Giving meaning to migration. Polish migrants in Belgium and their relatives and friends who stayed in or returned to Poland, 1945-2008.

This historical-anthropological research project focuses on people from two streams who migrated from Poland to Belgium and on their relatives and friends in Poland. The first stream concists of people who fought in the Warsaw uprising in 1944, travelled to German afterwards and found their way to belgium via scholarships or mining contracts, the second stream of temporary labour migrants from Eastern Poland who started to work regularly in Belgium from the 1970s onwards.

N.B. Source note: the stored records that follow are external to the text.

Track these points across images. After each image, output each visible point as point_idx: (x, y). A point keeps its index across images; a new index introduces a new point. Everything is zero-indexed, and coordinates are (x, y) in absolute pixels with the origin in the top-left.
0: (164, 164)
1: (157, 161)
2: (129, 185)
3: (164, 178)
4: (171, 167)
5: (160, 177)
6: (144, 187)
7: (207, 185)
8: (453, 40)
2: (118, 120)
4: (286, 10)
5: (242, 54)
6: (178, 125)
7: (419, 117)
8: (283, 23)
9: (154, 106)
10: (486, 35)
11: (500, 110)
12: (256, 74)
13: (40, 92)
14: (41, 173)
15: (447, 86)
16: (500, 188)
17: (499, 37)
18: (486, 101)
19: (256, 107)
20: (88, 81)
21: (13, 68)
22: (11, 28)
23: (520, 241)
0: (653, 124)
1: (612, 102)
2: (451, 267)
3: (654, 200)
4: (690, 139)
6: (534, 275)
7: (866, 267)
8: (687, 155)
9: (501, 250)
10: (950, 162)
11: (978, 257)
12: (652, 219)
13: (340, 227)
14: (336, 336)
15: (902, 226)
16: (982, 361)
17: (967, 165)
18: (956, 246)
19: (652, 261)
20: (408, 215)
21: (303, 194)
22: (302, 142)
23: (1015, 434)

Despite the diversity in descent, religion and gender, the different push-factors for migration (war and labour respectively) and the different geopolitical context, in Belgium these people are commonly brought together under the homogenising, ethnified umbrella term of 'Polish migrants'. This project aims to unravel the meaning of migration by examining the relations of migrants with their relatives and friends who stayed in Poland, or later returned from belgium and uses for this purpose archival sources and anthropological fieldwork (in-depth interviews and participant observation). It sill analyse how different push-factors, in combination with different political opportunity structures, over time stimulated different migration streams to belgium which generated specific, always different, consequences for the migrants, their relatives and friends. In addition, it will exlore how migrants, their family members and friends gave meaning to these consequences and in what way they accordingly oriented their identifications.